To achieve these goals, the project will:
Construct fish passage and grade control that provides upstream juvenile fish migration at winter base flow and greater discharge, minimizes the risk that future beaver dams will create barriers, and stabilizes hydrologic conditions upstream of the Cape Blanco road.
Increase and enhance instream habitat by restoring channel morphology, installing log structures, and revegetating the riparian zone.
Increase off-channel open water habitat and near-shore wetlands for fish rearing, waterfowl and shorebirds, amphibians, and plant diversity.
Preserve the existing riverine oxbow.
Revegetate the project area with native herbaceous and woody species to increase wildlife habitat (especially for migratory songbirds) and to limit invasive weeds.
Preserve and enhance quality pasture for livestock production.

Southern Flow Corridor Project - http://www.pacificfishhabitat.org/2015---southern-flow-corridor-project
This grant will support a project that will restore tidal wetland habitats, a key impediment to species recovery in Tillamook Bay, where almost 90% of the estuaries' tidal wetlands have been lost to agricultural and urban/residential development. Lack of available tidal wetland habitats has been identified as a key impediment to species recovery both in Tillamook Bay and across the coho Evolutionary Significant Unit.

Working with a diverse set of partners, Tillamook County proposes to permanently protect and restore 519 acres of tidal wetland habitats at the confluence of the Bay's two most productive salmon systems, the Wilson and Trask Rivers. Representing 10% of the watershed's historic tidal acreage and a far greater percentage of the "restorable" tidal lands, the project site contains an expansive mosaic of tidal wetlands, disconnected freshwater wetlands, and drained pasture lands.

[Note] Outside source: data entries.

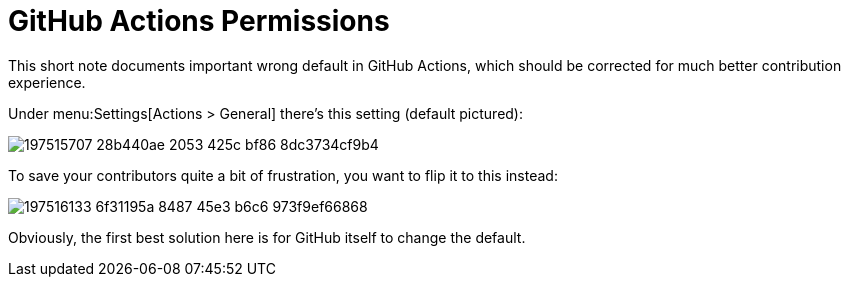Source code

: = GitHub Actions Permissions

This short note documents important wrong default in GitHub Actions, which should be corrected for much better contribution experience.

Under menu:Settings[Actions > General] there's this setting (default pictured):

image::https://user-images.githubusercontent.com/1711539/197515707-28b440ae-2053-425c-bf86-8dc3734cf9b4.png[]

To save your contributors quite a bit of frustration, you want to flip it to this instead:

image::https://user-images.githubusercontent.com/1711539/197516133-6f31195a-8487-45e3-b6c6-973f9ef66868.png[]

Obviously, the first best solution here is for GitHub itself to change the default.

By delivering full tidal inundation to 519 acres of restored marsh and wetland fringe habitats, this project directly addresses the loss and simplification of estuarine rearing habitat for the five native salmonid species. Coupled with the re-creation of 14 miles of high quality off-channel areas on-site, this project represents a crown jewel of tidal wetlands conservation efforts in the Pacific Northwest.

Spatial and Temporal Analysis of Fish Assemblages in Tidal Estuarine Habitats in the South Slough and Coos Estuary -
http://www.pacificfishhabitat.org/2015---spatial-and-temporal-analysis-o...
This grant will support a project that will characterize the temporal and spatial patterns of fish assemblages in the Coos estuary. This will be accomplished through three interrelated fish research projects. Broad-scale trends will be assessed using long-term fish sampling datasets throughout the Coos estuary.

Trends in fish assemblages will be related to environmental conditions over two sampling years. Seasonal sampling at locations in the upper region of the Coos estuary will allow for spatial comparisons between fish communities in two distinct regions of the estuary. This project will help support PMEP's West Coast-wide nursery assessment work.